Stephan Hug hat sein Büro im Dachstock des Verwaltungszentrums.

Hanspeter Bärtschi

Der Gemeinderat hat einer neuen Leistungsvereinbarung zwischen der Gemeinde und dem Kijuzu zugestimmt. Diese beinhaltet einen um 80'000 Franken höheren Gemeindebeitrag. Warum?

Stephan Hug: Wir haben mittlerweile höhere Personalkosten im Vergleich zu vor vier Jahren, als die bisherige Leistungsvereinbarung verabschiedet wurde. Damals hatten wir noch 23 Angestellte, heute sind es 30.

Der damit verbundene höhere Umsatz generiert aber auch mehr Elternbeiträge.

Ja, aber es fehlen uns immer etwa die 30 Prozent, für die die Gemeinde mit dem Sozialtarif geradesteht. Weiter haben wir die Stellenprozente der Leitung von 70 auf 100 erhöht. Wir zahlen auch kompetitive Löhne. Was 2018 wegfällt und ausgeglichen werden muss, ist die Anstossfinanzierung durch den Bund für die neu eröffnete Gruppe vor etwas mehr als einem Jahr.

Sie sprachen in der Gemeinderatssitzung von 40- bis 50'000 Franken Anstossfinanzierung, welche ab August 2018 fehlen.

Ja, die Anstossfinanzierung durch den Bund läuft aus, und auch die Reinigung des Gebäudes ist ein Thema. Diese erfolgte wöchentlich und als Halbjahresreinigung durch die Gemeinde. Inzwischen müssen wir aber täglich Reinigungsarbeiten durchführen, welche das Betreuungspersonal erledigt. Das kann aber auch aus Kostengründen nicht deren Aufgabe sein. Wir werden die Reinigung selber organisieren und auslagern.

Und Sie erwarten geburtenstärkere Jahrgänge, was den Umsatz erhöht. Hier verlangen Sie präventiv einen höheren Gemeindebeitrag.

Die Daten der Einwohnerkontrolle ergeben ein klares Bild: Bisher registrierten wir pro Jahrgang 70 bis 75 Kinder. Neu sind es 85 bis 95 Kinder.

Hätten Sie eigentlich nicht einen noch höheren Gemeindebeitrag einfordern müssen?

Schon. Aber wir werden aufgrund der Nachfrage an unsere Kapazitätsgrenzen der Infrastruktur stossen. In vier Jahren mit der neuen Leistungsvereinbarung werden wir über einen Ausbau diskutieren müssen. Es gibt aber noch einen weiteren Grund für die Erhöhung des aktuellen Gemeindebeitrages von 350'000 auf 430'000 Franken.

Welchen?

Betrachtet man die Grösse und die sozio-demografische Zusammensetzung der Gemeinde, haben wir relativ wenig Kinder, die wir an Sonderschulen abgeben. Wir versuchen, diese Kinder, die oft daheim in schwierige Situationen leben und Tagesstrukturen benötigen, bei uns aufzufangen. Sie werden uns zugewiesen von der Kesb oder den Sozialen Diensten, oder die Eltern werden in den Schulen Zuchwil entsprechend beraten. Sie zahlen meist den Minimaltarif, aber der Aufwand ist für uns hoch. Das ist mit ein Grund für die
Beitragserhöhung.

Sie sagen, Zuchwil gibt im Bereich Sonderschulen 200'000 Franken weniger aus als Biberist, das punkto Schülerzahlen vergleichbar, aber sozio-demografisch im Vorteil sei. Wie ist das zu verstehen?

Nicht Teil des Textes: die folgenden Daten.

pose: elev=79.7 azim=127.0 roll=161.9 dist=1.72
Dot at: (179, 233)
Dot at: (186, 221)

Ja, sie zahlen mehr. Als Gemeinderat von Biberist weiss ich aber auch, dass die Gemeinde aktuell daran ist, Tagesstrukturen einzuführen mit dem Umbau des Bleichenmatt-Schulhauses, eine Entwicklung, die auch in Derendingen läuft. Das Kijuzu hat dabei für die Region eine Vorreiterrolle.

Die Statistik zeigt, dass die Deutschkenntnisse der neu eintretenden Kindergartenkinder massiv verbessert werden konnten. 2007 sprachen 55 Prozent kein Deutsch, 2016 waren es noch 6 Prozent. Fehlt hier die Anerkennung in der Gemeinde?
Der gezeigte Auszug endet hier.